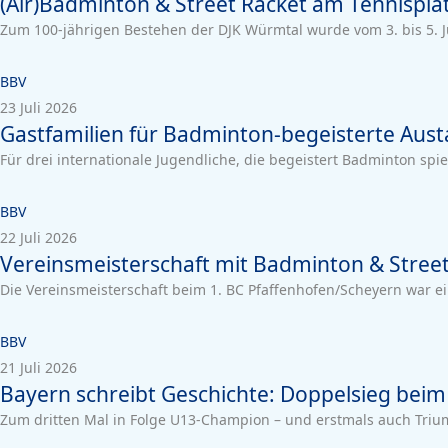
(Air)Badminton & Street Racket am Tennispla
Zum 100-jährigen Bestehen der DJK Würmtal wurde vom 3. bis 5. J
BBV
23 Juli 2026
Gastfamilien für Badminton-begeisterte Aust
Für drei internationale Jugendliche, die begeistert Badminton spi
BBV
22 Juli 2026
Vereinsmeisterschaft mit Badminton & Street
Die Vereinsmeisterschaft beim 1. BC Pfaffenhofen/Scheyern war ein 
BBV
21 Juli 2026
Bayern schreibt Geschichte: Doppelsieg beim
Zum dritten Mal in Folge U13-Champion – und erstmals auch Triu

• _What you will do_: Reproduce, word for word, the text read from each of the records above, leaving the pictures out of your answer.

• _Solution to the problem_:
(Air)Badminton & Street Racket am Tennispla
Zum 100-jährigen Bestehen der DJK Würmtal wurde vom 3. bis 5. J
BBV
23 Juli 2026
Gastfamilien für Badminton-begeisterte Aust
Für drei internationale Jugendliche, die begeistert Badminton spi
BBV
22 Juli 2026
Vereinsmeisterschaft mit Badminton & Street
Die Vereinsmeisterschaft beim 1. BC Pfaffenhofen/Scheyern war ein 
BBV
21 Juli 2026
Bayern schreibt Geschichte: Doppelsieg beim
Zum dritten Mal in Folge U13-Champion – und erstmals auch Triu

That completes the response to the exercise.